While Rory McIlroy’s win at the Masters was an emotional outpouring as a result of his 11-year major drought and career Grand Slam, Scheffler’s win on Sunday felt close to the opposite.

McIlroy’s Masters Sunday was a rollercoaster of highs and lows. Scheffler’s US PGA Sunday felt like an inexorable journey towards the inevitable.

That said, he was by his standards all over the place on the front nine. The control and measure we have come to associate with the world number one were rarely seen; but for a hot putter, it would have been even worse.

But no-one in golf – and few across all sports – are as mentally strong or as adept at bouncing back as Scheffler.

His bogey on the ninth meant he and a charging Jon Rahm were tied on nine under. Normal humans would likely have panicked and crumbled.

Scheffler responded by birdieing the 10th.

It was one of the six times at Quail Hollow that he followed a bogey with an immediate bounce-back birdie.
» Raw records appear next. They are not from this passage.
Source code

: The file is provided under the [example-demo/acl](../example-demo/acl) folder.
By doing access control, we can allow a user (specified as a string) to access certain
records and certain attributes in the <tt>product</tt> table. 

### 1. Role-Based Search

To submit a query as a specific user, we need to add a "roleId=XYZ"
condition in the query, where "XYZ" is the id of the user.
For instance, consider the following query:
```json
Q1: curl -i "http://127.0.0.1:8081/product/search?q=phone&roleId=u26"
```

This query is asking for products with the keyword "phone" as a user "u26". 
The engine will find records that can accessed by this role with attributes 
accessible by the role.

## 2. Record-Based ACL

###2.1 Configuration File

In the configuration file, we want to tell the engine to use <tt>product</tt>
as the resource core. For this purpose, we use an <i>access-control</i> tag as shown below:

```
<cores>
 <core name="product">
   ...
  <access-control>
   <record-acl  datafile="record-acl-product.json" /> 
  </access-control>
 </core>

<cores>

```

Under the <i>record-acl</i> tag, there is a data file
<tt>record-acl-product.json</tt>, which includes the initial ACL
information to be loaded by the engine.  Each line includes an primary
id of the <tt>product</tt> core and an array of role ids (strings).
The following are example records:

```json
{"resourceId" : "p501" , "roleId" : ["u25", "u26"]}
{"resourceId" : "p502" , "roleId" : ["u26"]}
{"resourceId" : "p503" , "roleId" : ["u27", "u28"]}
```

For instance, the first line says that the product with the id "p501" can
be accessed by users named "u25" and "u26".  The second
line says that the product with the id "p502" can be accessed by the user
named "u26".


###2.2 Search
It felt like a key moment, and so it proved. Scheffler was suddenly imperious, picking up further strokes with ridiculous ease at the 14th and 15th.

The chasing Rahm faltered, bringing to mind the travails of Ernie Els, Phil Mickelson and Vijay Singh as they desperately tried to reel in Tiger Woods in his pomp.
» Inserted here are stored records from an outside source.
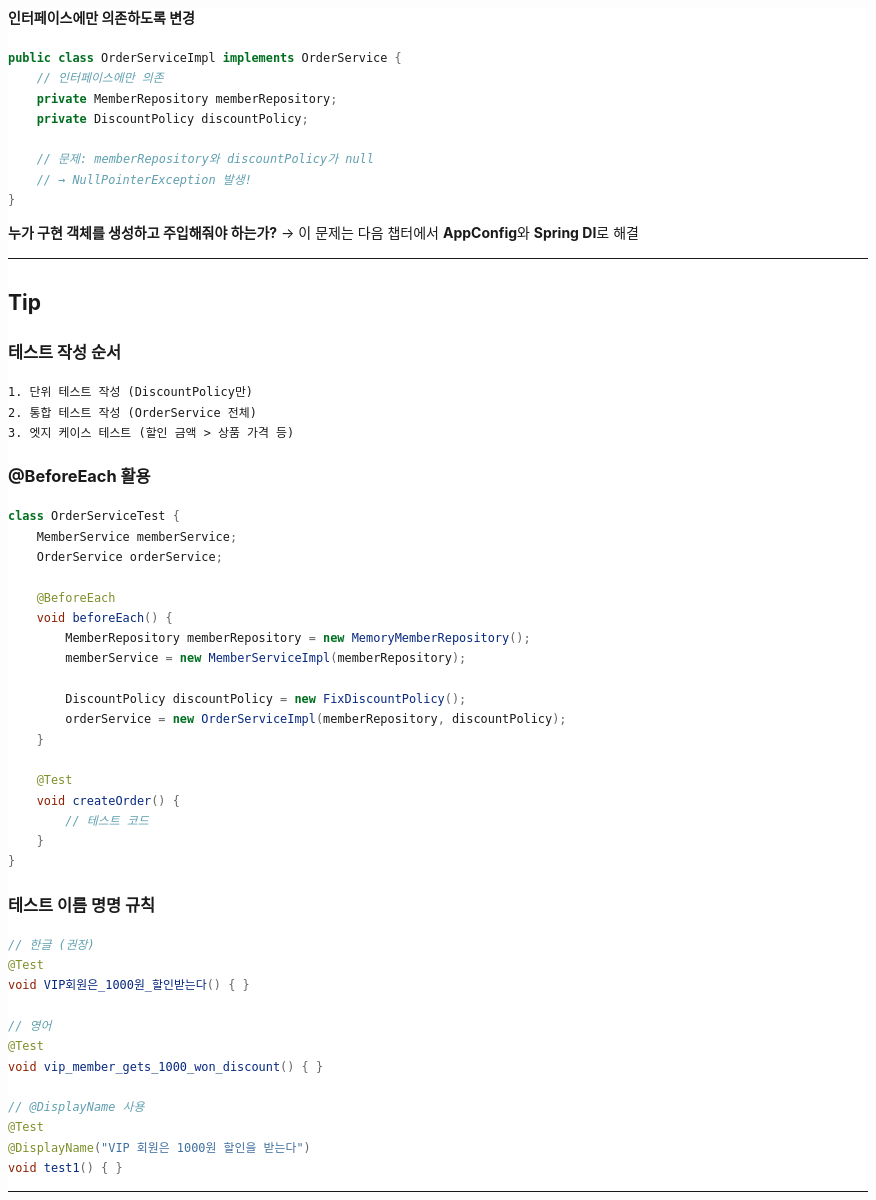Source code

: #### 인터페이스에만 의존하도록 변경
```java
public class OrderServiceImpl implements OrderService {
    // 인터페이스에만 의존
    private MemberRepository memberRepository;
    private DiscountPolicy discountPolicy;

    // 문제: memberRepository와 discountPolicy가 null
    // → NullPointerException 발생!
}
```

**누가 구현 객체를 생성하고 주입해줘야 하는가?**
→ 이 문제는 다음 챕터에서 **AppConfig**와 **Spring DI**로 해결

---

## Tip

### 테스트 작성 순서
```
1. 단위 테스트 작성 (DiscountPolicy만)
2. 통합 테스트 작성 (OrderService 전체)
3. 엣지 케이스 테스트 (할인 금액 > 상품 가격 등)
```

### @BeforeEach 활용
```java
class OrderServiceTest {
    MemberService memberService;
    OrderService orderService;

    @BeforeEach
    void beforeEach() {
        MemberRepository memberRepository = new MemoryMemberRepository();
        memberService = new MemberServiceImpl(memberRepository);

        DiscountPolicy discountPolicy = new FixDiscountPolicy();
        orderService = new OrderServiceImpl(memberRepository, discountPolicy);
    }

    @Test
    void createOrder() {
        // 테스트 코드
    }
}
```

### 테스트 이름 명명 규칙
```java
// 한글 (권장)
@Test
void VIP회원은_1000원_할인받는다() { }

// 영어
@Test
void vip_member_gets_1000_won_discount() { }

// @DisplayName 사용
@Test
@DisplayName("VIP 회원은 1000원 할인을 받는다")
void test1() { }
```

---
He has a long way to go to match Woods in every sense, but there is no doubt Scheffler is the closest thing in mentality and competitive nature we have seen since the 15-time major champion’s peak years.

That was illustrated equally as well 12 months ago, even though he did not win the US PGA.

Shortly before the second round in Kentucky, Scheffler was arrested on his way into the tournament as he tried to avoid heavy traffic caused by an earlier unrelated accident in which a male pedestrian died.

The picture of him in an orange prison jumpsuit went viral but he still made his tee time and, despite a minimal warm-up and with his mind surely scrambled, shot a scarcely believable five under par on day two.

His weekend challenge faltered but he still remarkably finished eighth. From mugshot and jail cell to a top-10 finish in a major within 54 hours.

A year to the day of his arrest, Scheffler demolished Quail Hollow’s infamous three-hole stretch from the 16th that is dubbed The Green Mile, named in honour of Stephen King’s prison novel that later became a movie.

He was five under from the 14th to the 18th and that detached him from the pack, giving him the cushion that meant his scrappy front nine on Sunday was not terminal.

It may well not have been lost on him that a year on from his own jail saga, it was down The Green Mile that he took charge of the US PGA.